Sometimes he would go to talks at the Guildhall and drag home the lecturer to dinner—what a sad lonely soul he must have been. It would take so long for me to know that I, his daughter, was the Oedipal son.

The white spirits worked rather well on the pitch, and I was gently separating the brass collet from the first rod when Eric Croft entered.

I looked straight into his bloodshot eyes.

“For Christ’s sake, Catherine, please. Go home.”

“Opening my present, like you said.”

Did I slur? He was staring at me rather hard. “If you want to work, there has to be a bloody procedures meeting. What on earth are you trying to do to me?”

“My bronchitis is much better.”

“Catherine, old love, we both know you cannot do this without a meeting.”

There was another knock and the little lesbian opened the door with her elbow and entered, a coffee cup in each hand. Part of me was touched, the rest of me quite horrified.

“Sorry,” she said, but her eyes were on the glass rods and the solvents on my desk. I was in her territory without approval. She spilled her coffee in her rush to get away.

“OK,” I said, and reached to fetch the rod and place it back.

I am not exactly sure what happened next except that Crofty tried to prevent me dealing with the rod and as a result it slipped from my grip and hit the tiled floor vertically. It bounced. I saw it rise six inches and then I caught it in my hand.

We neither of us spoke.

I laid the rod inside the crate and slipped the collet into a plastic pouch and wrote “Collet #1” with a steady hand.

Eric picked up my handbag and gave it to me.

“Come on,” he said. “I’m going to take you home.”

I thought, Henry Brandling is in broken pieces. Eric must not see.

CROFTY SPRINTED UP THE road to catch the cab and fetched it back, reverse gear whining. “Kennington Road,” he ordered.

I thought, you nosey parker, but he didn’t know the number so that was OK.

“Eric, were you a bit of an athlete?”

“In the service,” he said, and blushed.

“You weren’t really a sailor?”

He slapped at his wrist and held out, between thumb and forefinger, a dead mosquito.

“Asian tiger,” he said.

“What?”

“Asian tiger mosquito?”

“I have no idea what you are talking about.”

“I thought you always read the Guardian?”

“I can’t read anything,” I said which made me think again of Henry Brandling and the fact that I could not possibly let Eric see what I had inside my house. Of course, when we arrived at my door I was completely useless in my own defence.

“Eric. You must wait a moment.”

But he was already picking up my mail.

Amongst all the junk and Waitrose fliers there was a good-sized envelope which I snatched from him.

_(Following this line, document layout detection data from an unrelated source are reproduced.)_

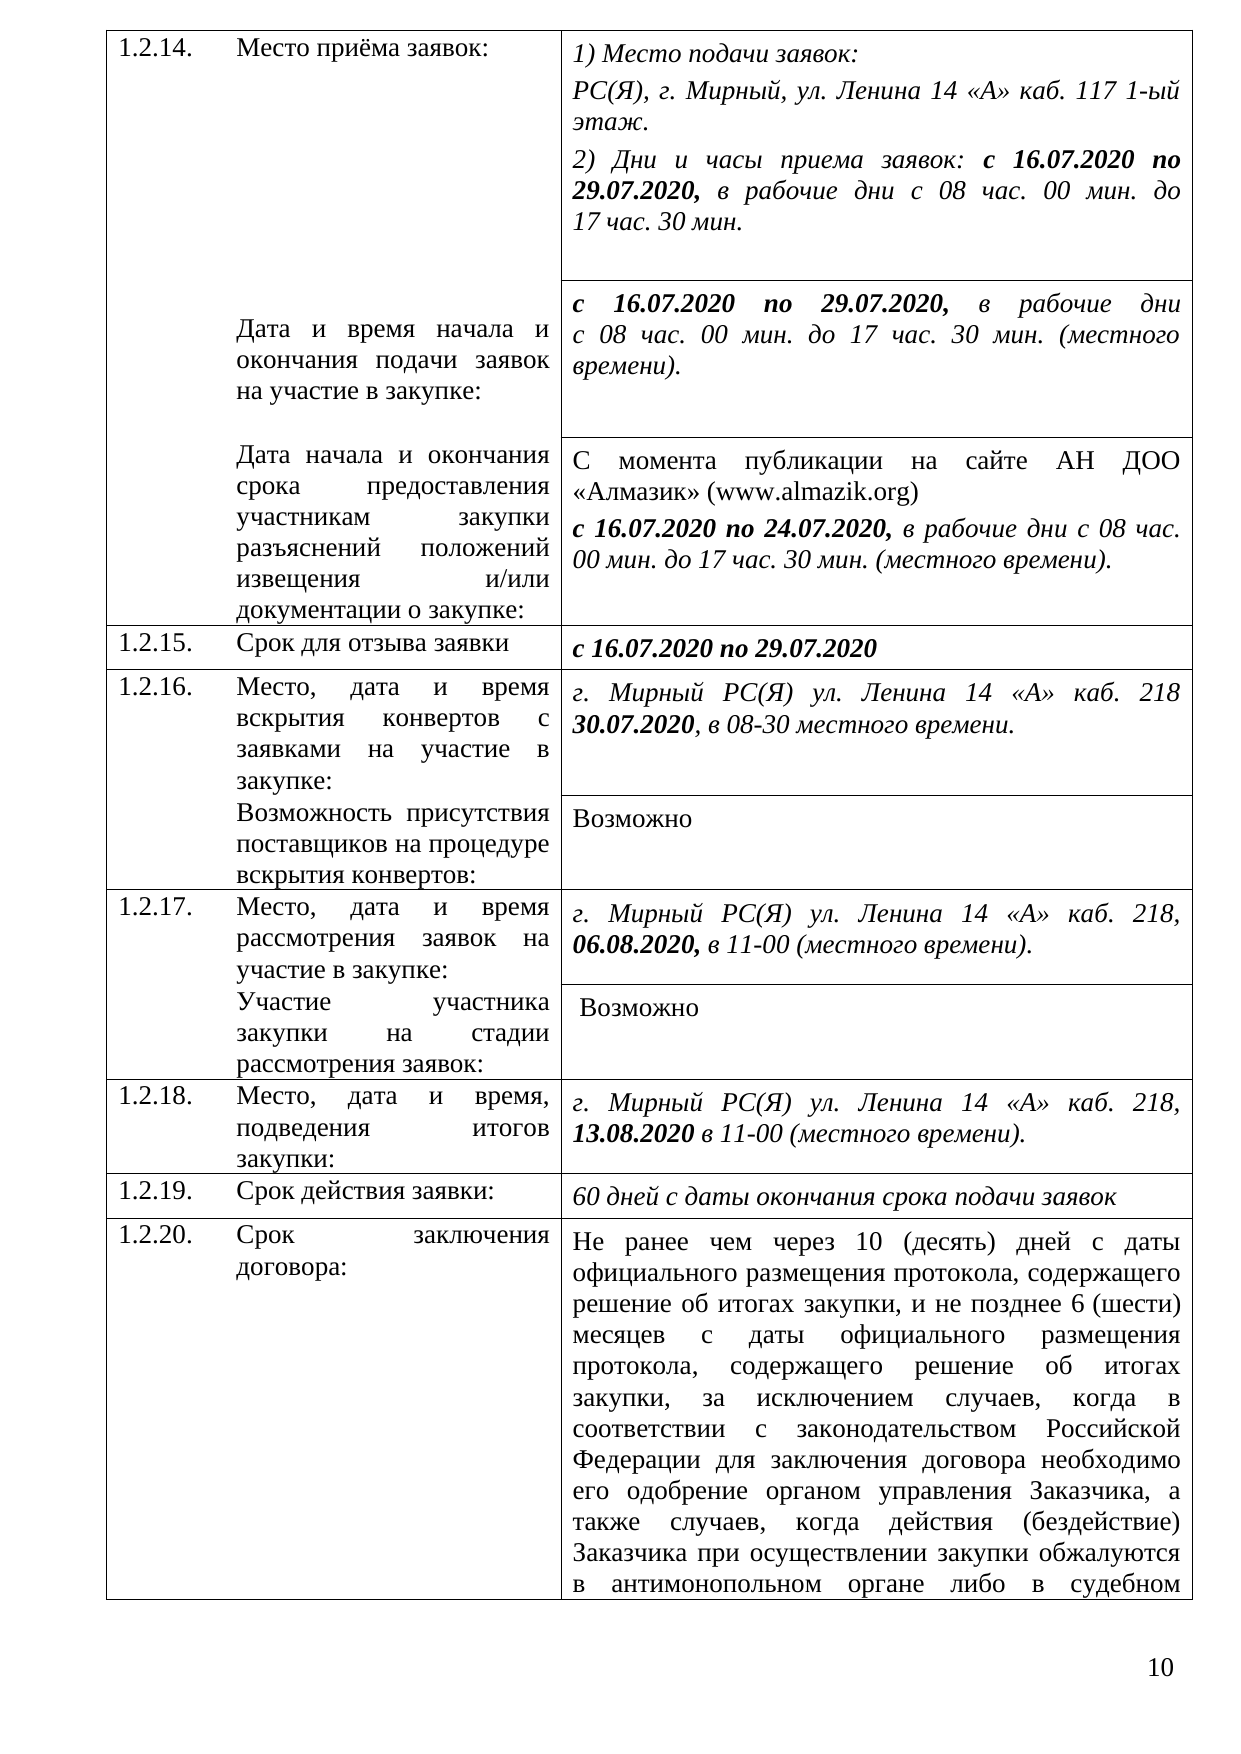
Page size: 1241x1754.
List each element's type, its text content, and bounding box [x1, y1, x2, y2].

table_cell Срок действия заявки: [107, 1174, 561, 1218]
table_cell г. Мирный РС(Я) ул. Ленина 14 «А» каб. 218, 06.08.2020, в 11-00 (местного времени). [562, 890, 1192, 984]
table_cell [562, 1219, 1192, 1599]
table_cell Место, дата и время рассмотрения заявок на участие в закупке: [107, 890, 561, 984]
table_cell Возможность присутствия поставщиков на процедуре вскрытия конвертов: [107, 795, 561, 889]
table_cell Место, дата и время, подведения итогов закупки: [107, 1080, 561, 1173]
table_cell С момента публикации на сайте АН ДОО «Алмазик» (www.almazik.org) с 16.07.2020 по 24.07.2020, в рабочие дни с 08 час. 00 мин. до 17 час. 30 мин. (местного времени). [562, 438, 1192, 624]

“Wait,” I said. “Stay here. Look at the books. Let me tidy up. Please.”

In the kitchen I set to shoving the bits of Brandling’s fractured exercise book inside the envelope. Dead dry fragments spun and spiralled to the floor.

“What on earth are you up to in there?”

Naturally he had come to spy on me. Fortunately my Mr. Upstairs was practising chip shots in the garden, and Crafty’s social antennae were always sensitive.